*Saved data entries:*
== Segment start ==
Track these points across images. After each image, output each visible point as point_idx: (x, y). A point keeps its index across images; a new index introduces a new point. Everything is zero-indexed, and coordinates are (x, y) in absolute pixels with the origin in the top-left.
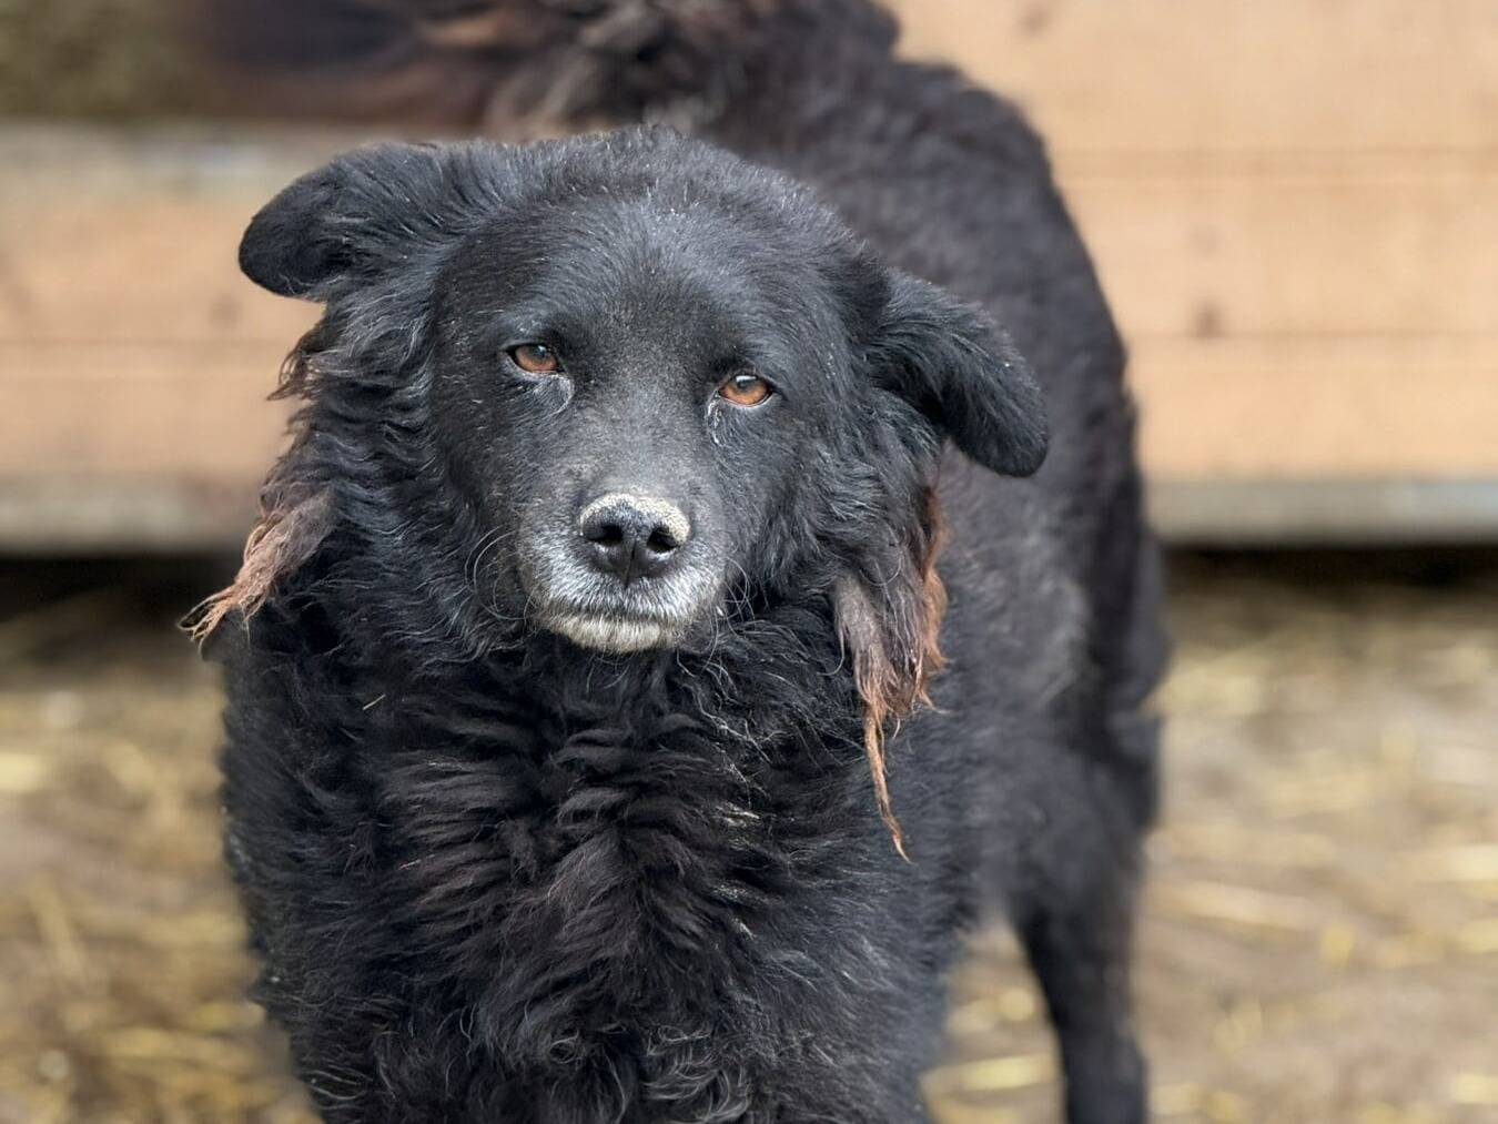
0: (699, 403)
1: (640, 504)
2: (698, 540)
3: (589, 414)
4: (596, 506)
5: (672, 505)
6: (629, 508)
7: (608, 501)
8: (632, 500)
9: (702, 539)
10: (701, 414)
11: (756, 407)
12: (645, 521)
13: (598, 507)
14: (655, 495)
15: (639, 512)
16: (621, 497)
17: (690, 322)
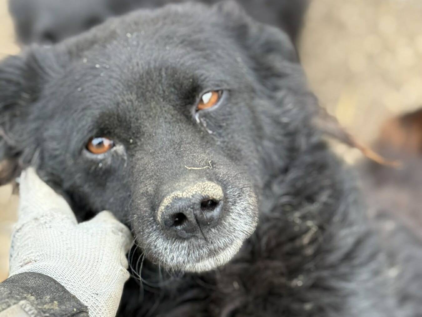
0: (189, 119)
1: (184, 193)
2: (229, 189)
3: (138, 155)
4: (162, 208)
5: (203, 182)
6: (181, 199)
7: (167, 201)
8: (179, 194)
9: (230, 187)
10: (194, 123)
11: (219, 103)
12: (193, 201)
13: (163, 208)
14: (191, 182)
15: (187, 198)
16: (172, 195)
17: (163, 80)
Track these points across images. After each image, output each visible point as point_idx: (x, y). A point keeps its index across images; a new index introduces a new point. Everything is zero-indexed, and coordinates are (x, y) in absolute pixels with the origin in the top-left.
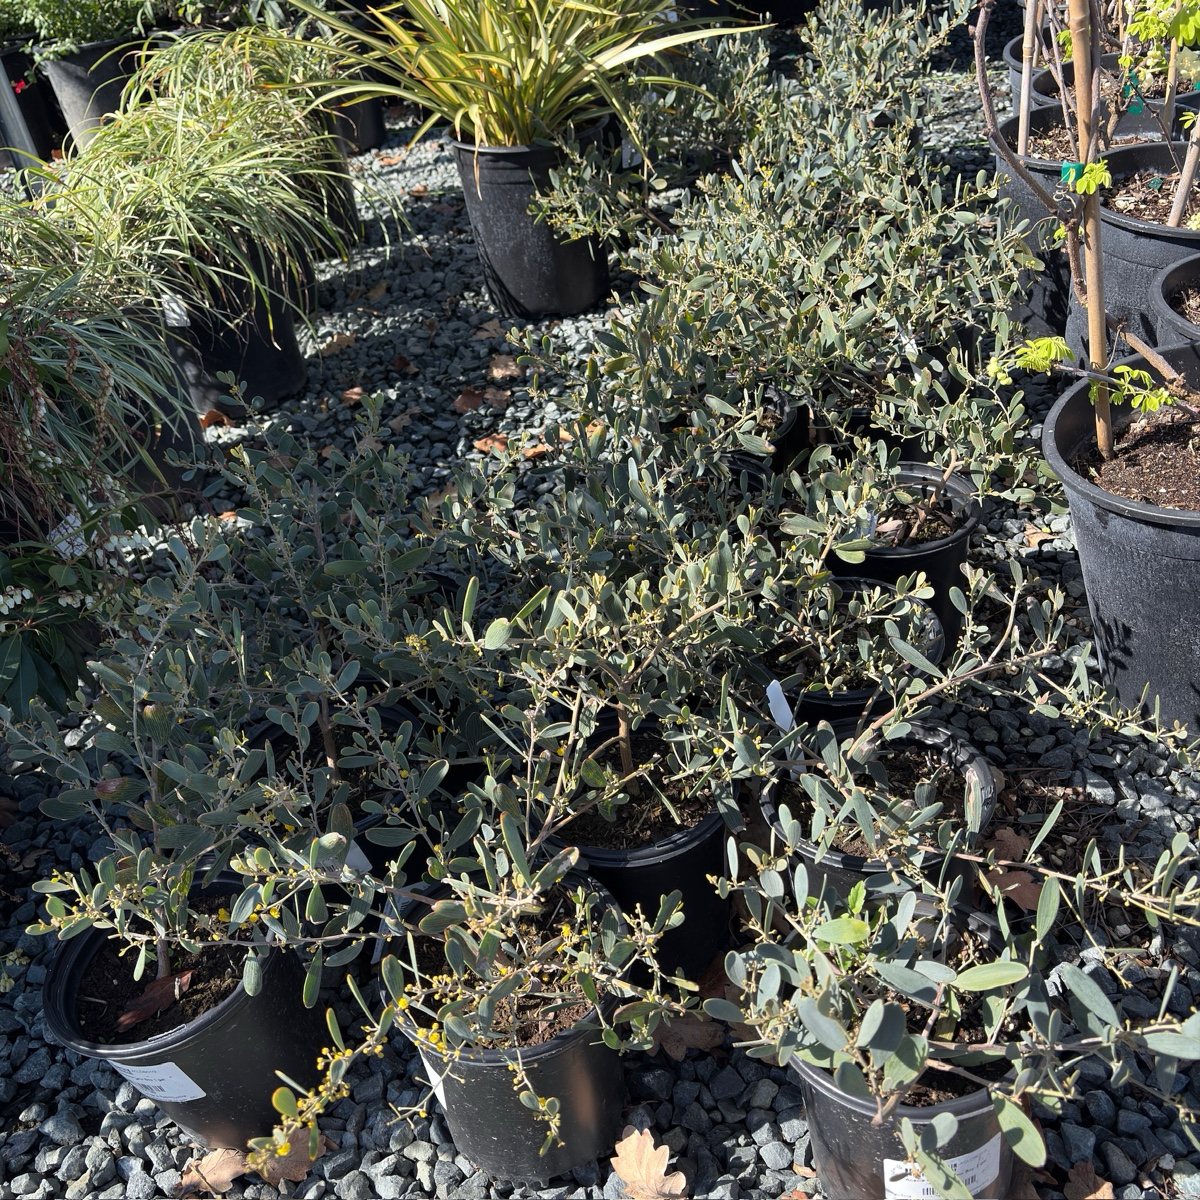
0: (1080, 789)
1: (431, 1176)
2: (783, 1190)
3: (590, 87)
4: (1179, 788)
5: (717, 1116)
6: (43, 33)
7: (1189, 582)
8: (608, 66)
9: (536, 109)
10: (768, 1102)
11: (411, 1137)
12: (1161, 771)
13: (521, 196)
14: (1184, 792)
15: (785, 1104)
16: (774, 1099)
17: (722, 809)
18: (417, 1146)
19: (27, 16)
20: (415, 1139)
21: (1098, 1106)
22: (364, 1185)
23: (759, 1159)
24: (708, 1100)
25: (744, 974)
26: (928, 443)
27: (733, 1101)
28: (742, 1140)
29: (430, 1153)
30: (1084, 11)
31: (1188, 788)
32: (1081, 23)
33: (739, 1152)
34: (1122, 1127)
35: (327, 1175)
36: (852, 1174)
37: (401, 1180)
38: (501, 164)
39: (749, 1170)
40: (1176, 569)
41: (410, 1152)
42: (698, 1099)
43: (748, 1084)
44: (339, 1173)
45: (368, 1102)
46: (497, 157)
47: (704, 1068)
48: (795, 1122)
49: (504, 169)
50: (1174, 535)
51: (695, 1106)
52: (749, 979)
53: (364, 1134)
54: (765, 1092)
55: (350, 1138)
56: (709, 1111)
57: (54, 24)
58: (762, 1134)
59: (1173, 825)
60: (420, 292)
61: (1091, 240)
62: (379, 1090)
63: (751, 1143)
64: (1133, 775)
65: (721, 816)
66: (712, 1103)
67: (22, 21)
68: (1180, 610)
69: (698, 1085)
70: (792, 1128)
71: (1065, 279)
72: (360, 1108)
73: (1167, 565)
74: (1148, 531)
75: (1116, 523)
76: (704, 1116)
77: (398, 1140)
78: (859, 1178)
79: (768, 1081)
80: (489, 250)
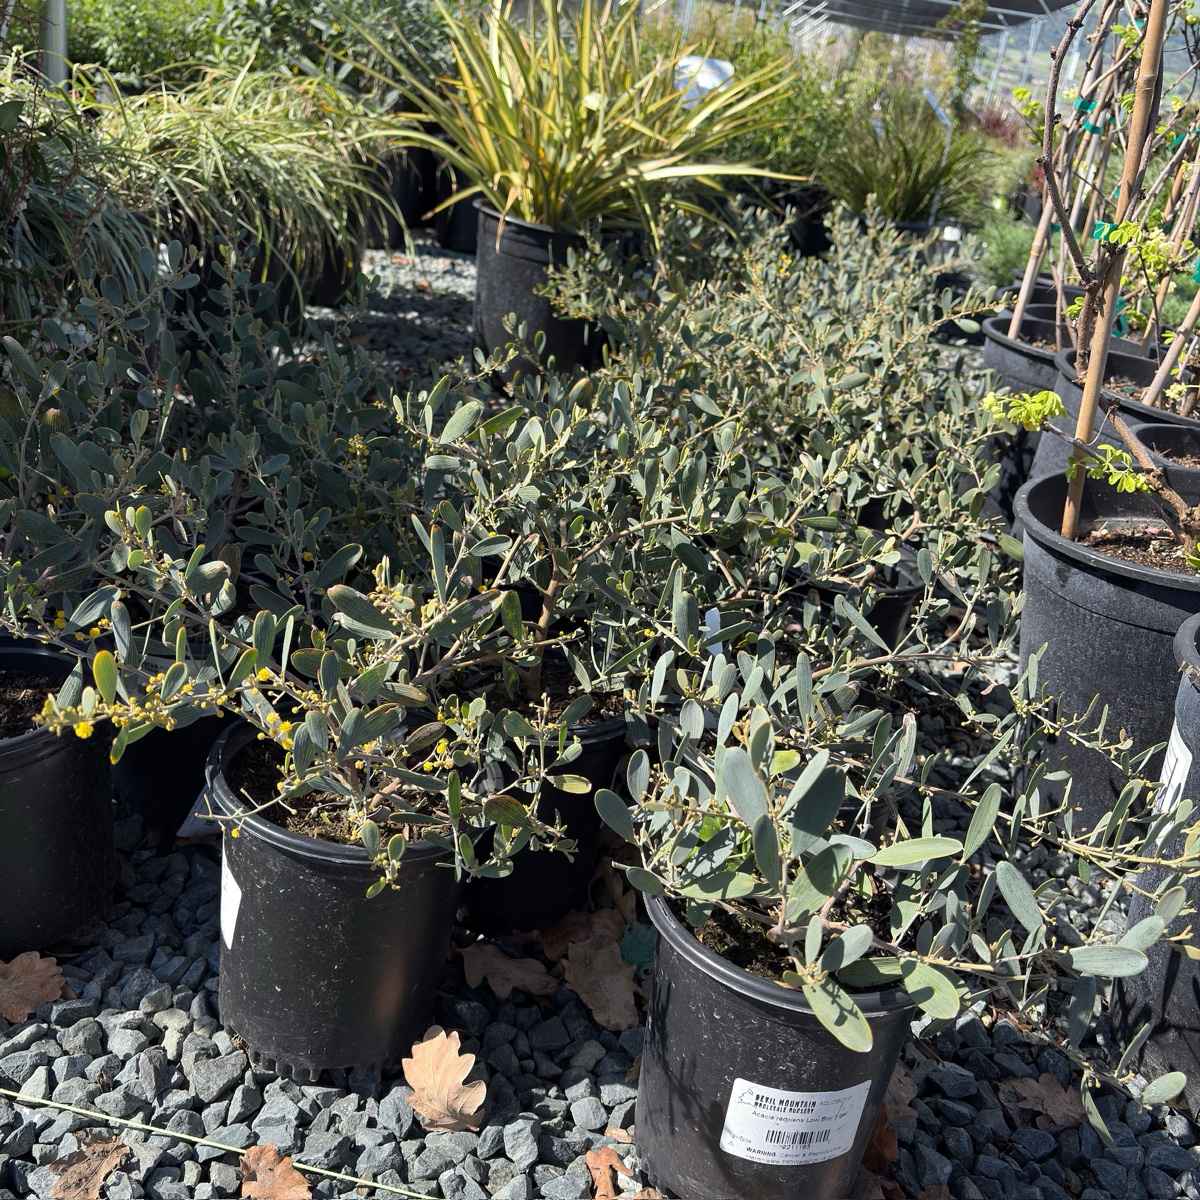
0: (978, 867)
1: (180, 1045)
2: (588, 1149)
3: (624, 194)
4: (1076, 893)
5: (530, 1064)
6: (112, 62)
7: (1136, 655)
8: (649, 177)
9: (571, 195)
10: (591, 1064)
11: (168, 1003)
12: (1060, 872)
13: (532, 274)
14: (1081, 897)
15: (611, 1066)
16: (598, 1063)
17: (628, 718)
18: (173, 1013)
19: (102, 42)
20: (172, 1006)
21: (958, 1141)
22: (95, 1035)
23: (568, 1116)
24: (523, 1045)
25: (645, 785)
26: (891, 509)
27: (550, 1054)
28: (553, 1092)
29: (186, 1022)
30: (1154, 71)
31: (1085, 893)
32: (1149, 82)
33: (547, 1101)
34: (981, 1167)
35: (54, 1017)
36: (688, 1106)
37: (143, 1038)
38: (523, 237)
39: (555, 1121)
40: (1127, 637)
41: (161, 1019)
42: (512, 1042)
43: (572, 1041)
44: (66, 1020)
45: (128, 961)
46: (522, 230)
47: (525, 1015)
48: (618, 1088)
49: (524, 243)
50: (1135, 597)
51: (507, 1048)
52: (650, 791)
53: (112, 991)
54: (591, 1052)
55: (94, 989)
56: (521, 1058)
57: (126, 58)
58: (579, 1090)
59: (1066, 919)
60: (403, 350)
61: (1106, 307)
62: (145, 951)
63: (561, 1096)
64: (1033, 869)
65: (625, 725)
66: (528, 1051)
67: (96, 45)
68: (1119, 688)
69: (515, 1030)
70: (612, 1092)
71: (1026, 464)
72: (116, 965)
73: (1118, 632)
74: (1108, 589)
75: (1077, 578)
76: (515, 1062)
77: (152, 1000)
78: (696, 1111)
79: (595, 1043)
80: (485, 319)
== Segment end ==
*Assigned task:* Write out the lines of the records from the start of the records through the line containing "17: (163, 80)", inclusive. Leave the pictures out of your answer.

*Output of the task:*
Track these points across images. After each image, output each visible point as point_idx: (x, y). A point keeps its index across images; a new index introduces a new point. Everything is zero-indexed, and coordinates are (x, y) in absolute pixels with the origin in the top-left.
0: (699, 403)
1: (640, 504)
2: (698, 540)
3: (589, 414)
4: (596, 506)
5: (672, 505)
6: (629, 508)
7: (608, 501)
8: (632, 500)
9: (702, 539)
10: (701, 414)
11: (756, 407)
12: (645, 521)
13: (598, 507)
14: (655, 495)
15: (639, 512)
16: (621, 497)
17: (690, 322)
0: (189, 119)
1: (184, 193)
2: (229, 189)
3: (138, 155)
4: (162, 208)
5: (203, 182)
6: (181, 199)
7: (167, 201)
8: (179, 194)
9: (230, 187)
10: (194, 123)
11: (219, 103)
12: (193, 201)
13: (163, 208)
14: (191, 182)
15: (187, 198)
16: (172, 195)
17: (163, 80)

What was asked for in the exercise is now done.